Winksley is within the Nidderdale National Landscape.

==Landmarks==
Even though Winksley is a small village it still attracts tourists, the Woodhouse farm is located in Winksley. It is a touring caravan, camping, and holiday home park. Winksley sits between the Yorkshire Dales and the North Yorkshire Moors, so is perfect for fishing and country walks. The Woodhouse farm is a relatively popular campsite, particularly in the summer months; it has many facilities on site including a restaurant, a shop, a young children's play area and a newly established cycle track for mountain biking. The location of Woodhouse farm provides easy access to other tourist sites such as Ripon Cathedral, Brimham Rocks, Fountains Abbey, Lightwater Valley, Malham, and Studley Royal.

==Transport==
Winksley, even though a small village has six bus routes. The six bus routes include:
- Route number 139, Ripon service
- Route number 641H, school service (Fares and permits)
- Route number 703H, school service (Permits only)
- Route number 707H, school service (Permits only)
- Route number 708H, school service (Permits only)
- Route number 739H, school service (Fares and permits).

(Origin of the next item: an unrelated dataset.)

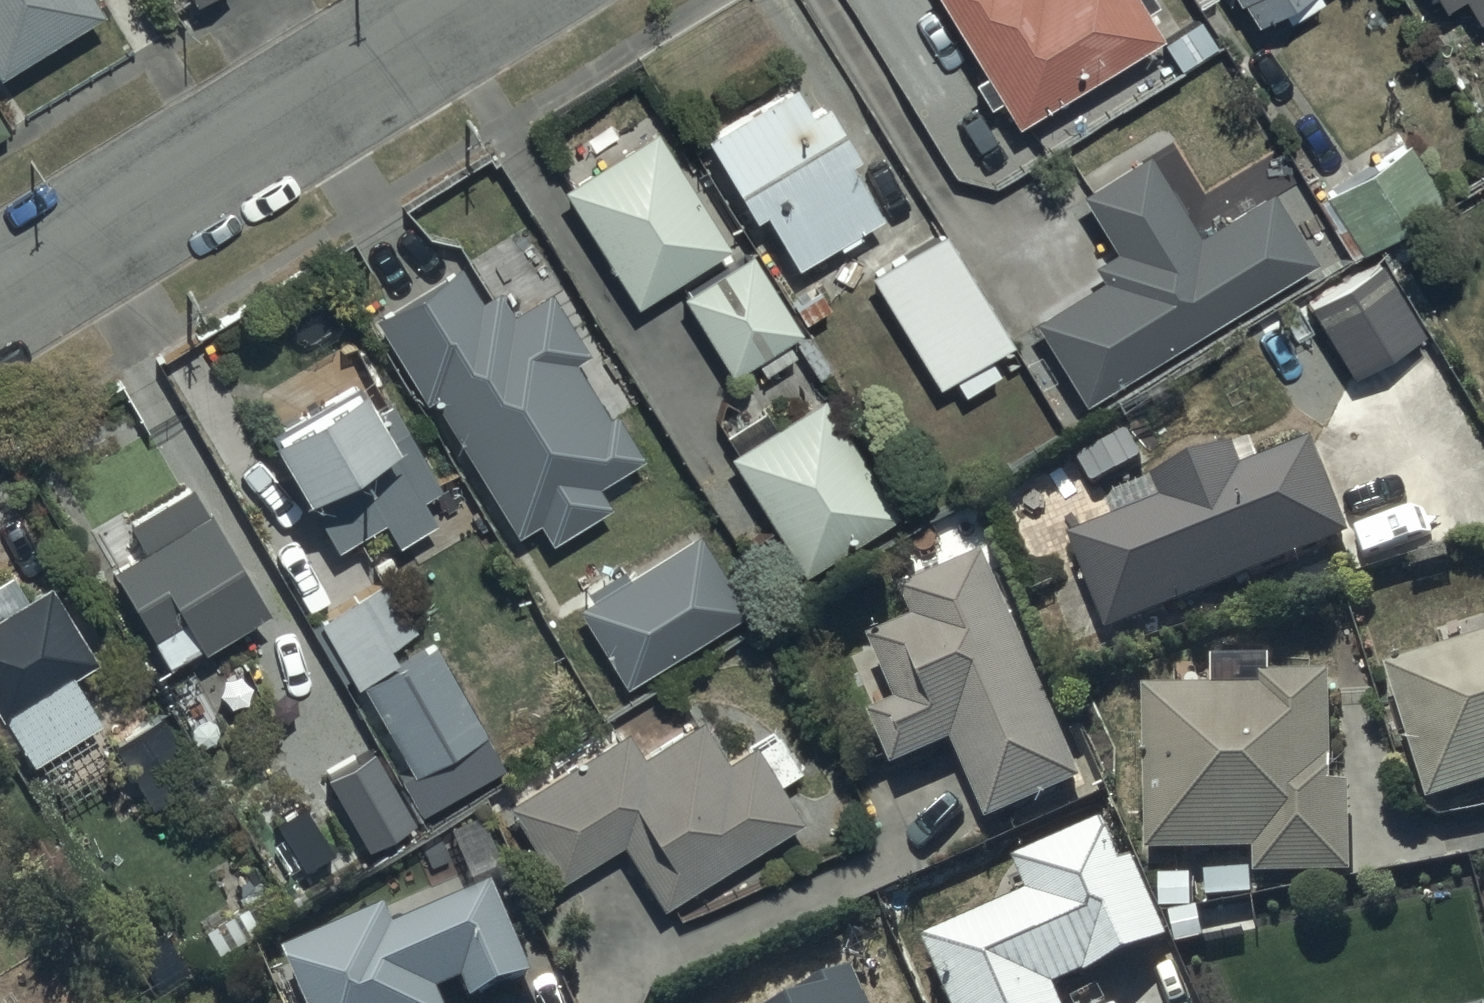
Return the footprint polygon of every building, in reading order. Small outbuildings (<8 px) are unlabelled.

The bus services 139, 641H and 739H also run via many other villages and towns; including Ripon, Grantley, Sawley, Fountains Abbey, and Markington.

Winksley does not have a railway station, but the nearest railway stations are Harrogate railway station which is 10.46 miles away and Starbeck which is 10.64 miles away.

Winksley is partially encircled by the B6265, which connects Winksley to the cathedral city of Ripon, 4.5 miles away from Winksley. The B6265, also connects Winksley to the spa town of Harrogate.